DATA RECORDS Block Start

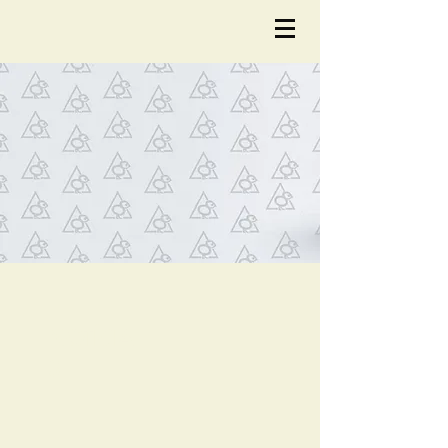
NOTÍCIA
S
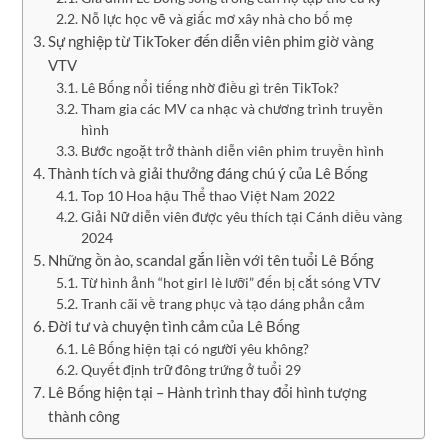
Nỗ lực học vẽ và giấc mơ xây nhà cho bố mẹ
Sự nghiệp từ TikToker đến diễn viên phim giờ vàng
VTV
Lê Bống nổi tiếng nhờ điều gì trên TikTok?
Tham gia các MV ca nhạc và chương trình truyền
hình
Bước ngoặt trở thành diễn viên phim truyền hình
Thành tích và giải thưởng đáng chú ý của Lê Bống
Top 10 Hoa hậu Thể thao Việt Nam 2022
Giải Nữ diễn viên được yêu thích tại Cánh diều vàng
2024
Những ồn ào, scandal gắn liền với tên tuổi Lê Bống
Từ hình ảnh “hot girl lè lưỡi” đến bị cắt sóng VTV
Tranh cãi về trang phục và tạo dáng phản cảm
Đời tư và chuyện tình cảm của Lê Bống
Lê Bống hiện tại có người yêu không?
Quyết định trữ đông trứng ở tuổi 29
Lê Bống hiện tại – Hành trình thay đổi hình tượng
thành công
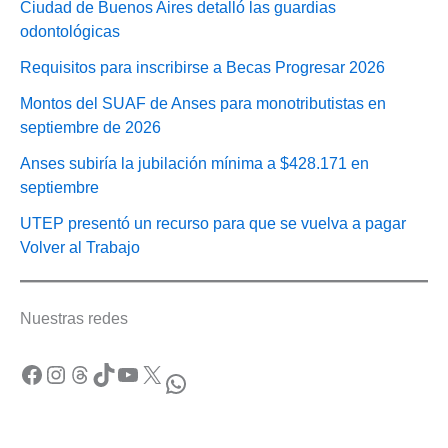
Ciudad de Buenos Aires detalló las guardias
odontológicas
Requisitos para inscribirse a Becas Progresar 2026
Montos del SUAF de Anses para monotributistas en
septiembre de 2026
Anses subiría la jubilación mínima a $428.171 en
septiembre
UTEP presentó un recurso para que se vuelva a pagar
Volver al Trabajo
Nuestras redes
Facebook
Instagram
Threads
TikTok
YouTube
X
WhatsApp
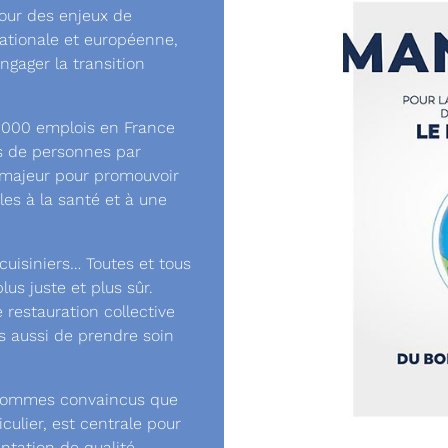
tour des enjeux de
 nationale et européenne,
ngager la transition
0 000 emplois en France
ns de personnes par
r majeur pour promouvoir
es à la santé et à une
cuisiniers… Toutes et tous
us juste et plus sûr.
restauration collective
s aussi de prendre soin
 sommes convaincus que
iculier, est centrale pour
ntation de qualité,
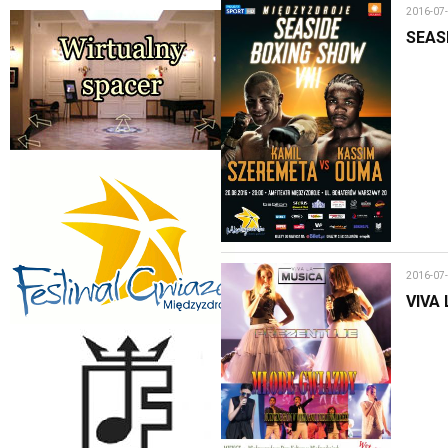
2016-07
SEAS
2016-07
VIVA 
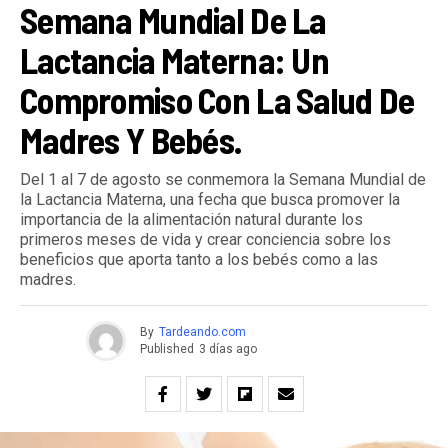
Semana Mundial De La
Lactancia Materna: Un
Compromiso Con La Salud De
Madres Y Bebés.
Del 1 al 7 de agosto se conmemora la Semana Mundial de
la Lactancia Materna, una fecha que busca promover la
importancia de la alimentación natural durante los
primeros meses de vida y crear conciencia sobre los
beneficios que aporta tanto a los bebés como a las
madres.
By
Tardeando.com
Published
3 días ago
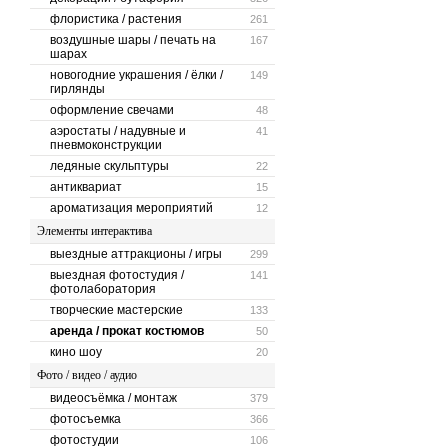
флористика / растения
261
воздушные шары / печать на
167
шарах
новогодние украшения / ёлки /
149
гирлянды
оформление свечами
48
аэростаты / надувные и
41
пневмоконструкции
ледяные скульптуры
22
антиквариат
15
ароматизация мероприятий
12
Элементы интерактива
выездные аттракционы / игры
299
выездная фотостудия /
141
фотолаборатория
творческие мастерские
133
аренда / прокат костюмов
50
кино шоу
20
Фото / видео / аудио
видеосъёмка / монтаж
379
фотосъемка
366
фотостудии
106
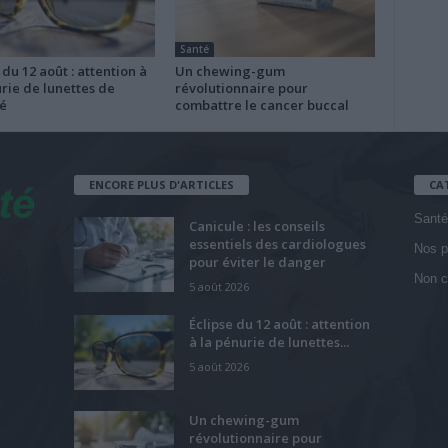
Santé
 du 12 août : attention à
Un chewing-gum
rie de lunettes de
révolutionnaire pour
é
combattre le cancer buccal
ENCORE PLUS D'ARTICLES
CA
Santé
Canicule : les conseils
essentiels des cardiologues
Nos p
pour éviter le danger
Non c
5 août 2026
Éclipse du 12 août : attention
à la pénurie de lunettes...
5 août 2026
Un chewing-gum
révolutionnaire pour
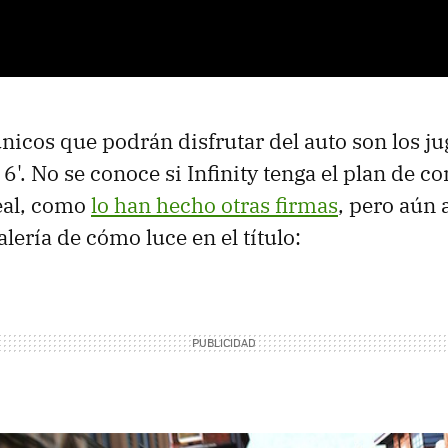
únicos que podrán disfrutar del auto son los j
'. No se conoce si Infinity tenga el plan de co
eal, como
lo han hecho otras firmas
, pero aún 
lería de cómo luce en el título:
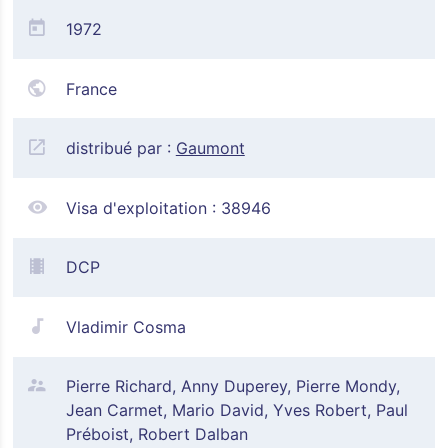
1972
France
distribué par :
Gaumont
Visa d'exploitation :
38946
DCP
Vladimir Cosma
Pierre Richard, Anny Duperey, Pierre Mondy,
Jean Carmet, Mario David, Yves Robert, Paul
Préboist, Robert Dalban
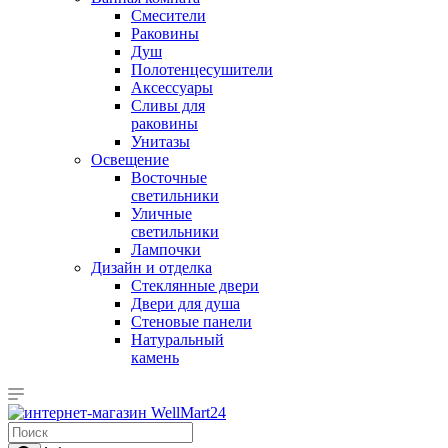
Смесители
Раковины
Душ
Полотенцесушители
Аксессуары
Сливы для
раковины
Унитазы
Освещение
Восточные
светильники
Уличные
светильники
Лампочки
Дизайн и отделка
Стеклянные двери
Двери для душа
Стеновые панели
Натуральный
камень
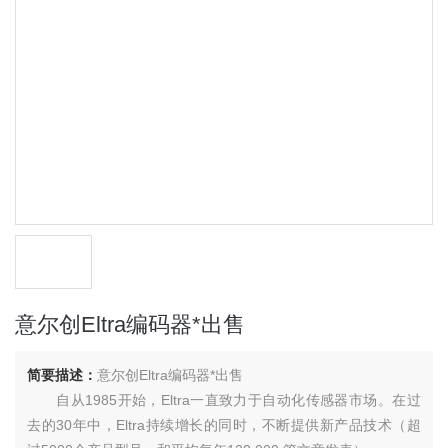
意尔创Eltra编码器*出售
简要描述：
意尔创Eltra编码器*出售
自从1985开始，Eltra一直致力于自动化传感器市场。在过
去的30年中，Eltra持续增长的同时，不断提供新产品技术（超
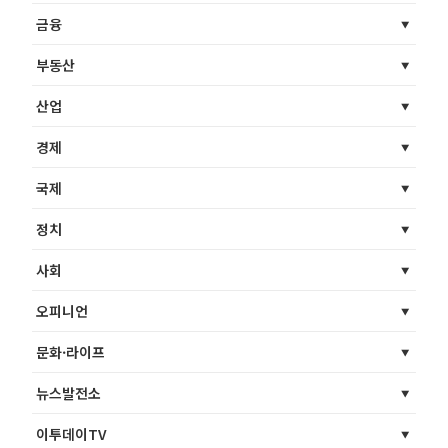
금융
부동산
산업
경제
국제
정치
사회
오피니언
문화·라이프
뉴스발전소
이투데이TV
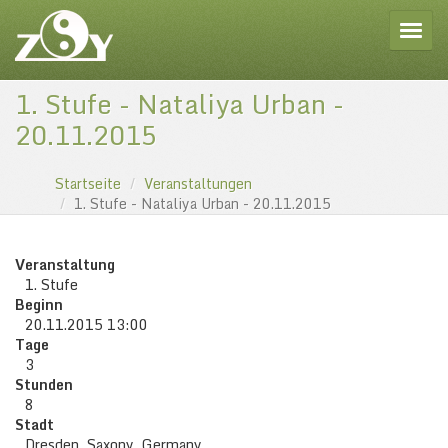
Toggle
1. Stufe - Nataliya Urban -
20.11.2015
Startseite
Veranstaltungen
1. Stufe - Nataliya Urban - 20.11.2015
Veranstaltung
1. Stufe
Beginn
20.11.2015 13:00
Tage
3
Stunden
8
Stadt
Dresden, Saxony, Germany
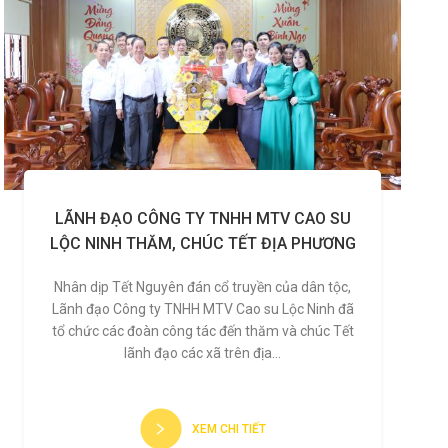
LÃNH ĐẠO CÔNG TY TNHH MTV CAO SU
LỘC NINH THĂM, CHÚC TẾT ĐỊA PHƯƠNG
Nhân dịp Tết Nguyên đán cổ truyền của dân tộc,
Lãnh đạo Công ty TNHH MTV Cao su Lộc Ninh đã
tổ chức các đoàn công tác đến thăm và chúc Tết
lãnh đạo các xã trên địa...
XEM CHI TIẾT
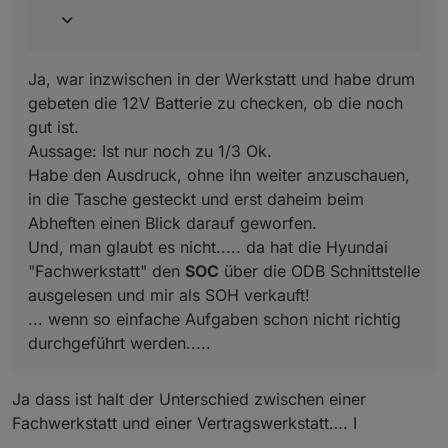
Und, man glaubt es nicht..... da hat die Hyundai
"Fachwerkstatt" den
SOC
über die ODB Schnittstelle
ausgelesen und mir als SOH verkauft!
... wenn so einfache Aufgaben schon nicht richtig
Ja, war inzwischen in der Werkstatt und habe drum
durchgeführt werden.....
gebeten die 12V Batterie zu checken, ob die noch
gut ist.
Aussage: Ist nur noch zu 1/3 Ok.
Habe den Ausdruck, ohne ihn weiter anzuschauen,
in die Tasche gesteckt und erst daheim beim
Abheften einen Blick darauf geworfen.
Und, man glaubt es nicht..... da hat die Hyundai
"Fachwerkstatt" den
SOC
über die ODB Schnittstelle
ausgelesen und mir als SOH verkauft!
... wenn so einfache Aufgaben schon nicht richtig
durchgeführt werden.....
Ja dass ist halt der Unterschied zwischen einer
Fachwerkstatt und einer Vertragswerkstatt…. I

DATA RECORDS Block End

### [TASK TO COMPLETE]
Repeat the records above exactly, without any pictures.

### [WRITTEN ANSWER]
NOTÍCIA
S
Nỗ lực học vẽ và giấc mơ xây nhà cho bố mẹ
Sự nghiệp từ TikToker đến diễn viên phim giờ vàng
VTV
Lê Bống nổi tiếng nhờ điều gì trên TikTok?
Tham gia các MV ca nhạc và chương trình truyền
hình
Bước ngoặt trở thành diễn viên phim truyền hình
Thành tích và giải thưởng đáng chú ý của Lê Bống
Top 10 Hoa hậu Thể thao Việt Nam 2022
Giải Nữ diễn viên được yêu thích tại Cánh diều vàng
2024
Những ồn ào, scandal gắn liền với tên tuổi Lê Bống
Từ hình ảnh “hot girl lè lưỡi” đến bị cắt sóng VTV
Tranh cãi về trang phục và tạo dáng phản cảm
Đời tư và chuyện tình cảm của Lê Bống
Lê Bống hiện tại có người yêu không?
Quyết định trữ đông trứng ở tuổi 29
Lê Bống hiện tại – Hành trình thay đổi hình tượng
thành công
Ciudad de Buenos Aires detalló las guardias
odontológicas
Requisitos para inscribirse a Becas Progresar 2026
Montos del SUAF de Anses para monotributistas en
septiembre de 2026
Anses subiría la jubilación mínima a $428.171 en
septiembre
UTEP presentó un recurso para que se vuelva a pagar
Volver al Trabajo
Nuestras redes
Facebook
Instagram
Threads
TikTok
YouTube
X
WhatsApp
tour des enjeux de
 nationale et européenne,
ngager la transition
0 000 emplois en France
ns de personnes par
r majeur pour promouvoir
es à la santé et à une
cuisiniers… Toutes et tous
us juste et plus sûr.
restauration collective
s aussi de prendre soin
 sommes convaincus que
iculier, est centrale pour
ntation de qualité,
2016-07
SEAS
2016-07
VIVA 
Semana Mundial De La
Lactancia Materna: Un
Compromiso Con La Salud De
Madres Y Bebés.
Del 1 al 7 de agosto se conmemora la Semana Mundial de
la Lactancia Materna, una fecha que busca promover la
importancia de la alimentación natural durante los
primeros meses de vida y crear conciencia sobre los
beneficios que aporta tanto a los bebés como a las
madres.
By
Tardeando.com
Published
3 días ago
флористика / растения
261
воздушные шары / печать на
167
шарах
новогодние украшения / ёлки /
149
гирлянды
оформление свечами
48
аэростаты / надувные и
41
пневмоконструкции
ледяные скульптуры
22
антиквариат
15
ароматизация мероприятий
12
Элементы интерактива
выездные аттракционы / игры
299
выездная фотостудия /
141
фотолаборатория
творческие мастерские
133
аренда / прокат костюмов
50
кино шоу
20
Фото / видео / аудио
видеосъёмка / монтаж
379
фотосъемка
366
фотостудии
106
Santé
 du 12 août : attention à
Un chewing-gum
rie de lunettes de
révolutionnaire pour
é
combattre le cancer buccal
ENCORE PLUS D'ARTICLES
CA
Santé
Canicule : les conseils
essentiels des cardiologues
Nos p
pour éviter le danger
Non c
5 août 2026
Éclipse du 12 août : attention
à la pénurie de lunettes...
5 août 2026
Un chewing-gum
révolutionnaire pour
únicos que podrán disfrutar del auto son los j
'. No se conoce si Infinity tenga el plan de co
eal, como
lo han hecho otras firmas
, pero aún 
lería de cómo luce en el título:
1972
France
distribué par :
Gaumont
Visa d'exploitation :
38946
DCP
Vladimir Cosma
Pierre Richard, Anny Duperey, Pierre Mondy,
Jean Carmet, Mario David, Yves Robert, Paul
Préboist, Robert Dalban
Смесители
Раковины
Душ
Полотенцесушители
Аксессуары
Сливы для
раковины
Унитазы
Освещение
Восточные
светильники
Уличные
светильники
Лампочки
Дизайн и отделка
Стеклянные двери
Двери для душа
Стеновые панели
Натуральный
камень
意尔创Eltra编码器*出售
简要描述：
意尔创Eltra编码器*出售
自从1985开始，Eltra一直致力于自动化传感器市场。在过
去的30年中，Eltra持续增长的同时，不断提供新产品技术（超
금융
부동산
산업
경제
국제
정치
사회
오피니언
문화·라이프
뉴스발전소
이투데이TV
Toggle
1. Stufe - Nataliya Urban -
20.11.2015
Startseite
Veranstaltungen
1. Stufe - Nataliya Urban - 20.11.2015
Veranstaltung
1. Stufe
Beginn
20.11.2015 13:00
Tage
3
Stunden
8
Stadt
Dresden, Saxony, Germany
LÃNH ĐẠO CÔNG TY TNHH MTV CAO SU
LỘC NINH THĂM, CHÚC TẾT ĐỊA PHƯƠNG
Nhân dịp Tết Nguyên đán cổ truyền của dân tộc,
Lãnh đạo Công ty TNHH MTV Cao su Lộc Ninh đã
tổ chức các đoàn công tác đến thăm và chúc Tết
lãnh đạo các xã trên địa...
XEM CHI TIẾT
Und, man glaubt es nicht..... da hat die Hyundai
"Fachwerkstatt" den
SOC
über die ODB Schnittstelle
ausgelesen und mir als SOH verkauft!
... wenn so einfache Aufgaben schon nicht richtig
Ja, war inzwischen in der Werkstatt und habe drum
durchgeführt werden.....
gebeten die 12V Batterie zu checken, ob die noch
gut ist.
Aussage: Ist nur noch zu 1/3 Ok.
Habe den Ausdruck, ohne ihn weiter anzuschauen,
in die Tasche gesteckt und erst daheim beim
Abheften einen Blick darauf geworfen.
Und, man glaubt es nicht..... da hat die Hyundai
"Fachwerkstatt" den
SOC
über die ODB Schnittstelle
ausgelesen und mir als SOH verkauft!
... wenn so einfache Aufgaben schon nicht richtig
durchgeführt werden.....
Ja dass ist halt der Unterschied zwischen einer
Fachwerkstatt und einer Vertragswerkstatt…. I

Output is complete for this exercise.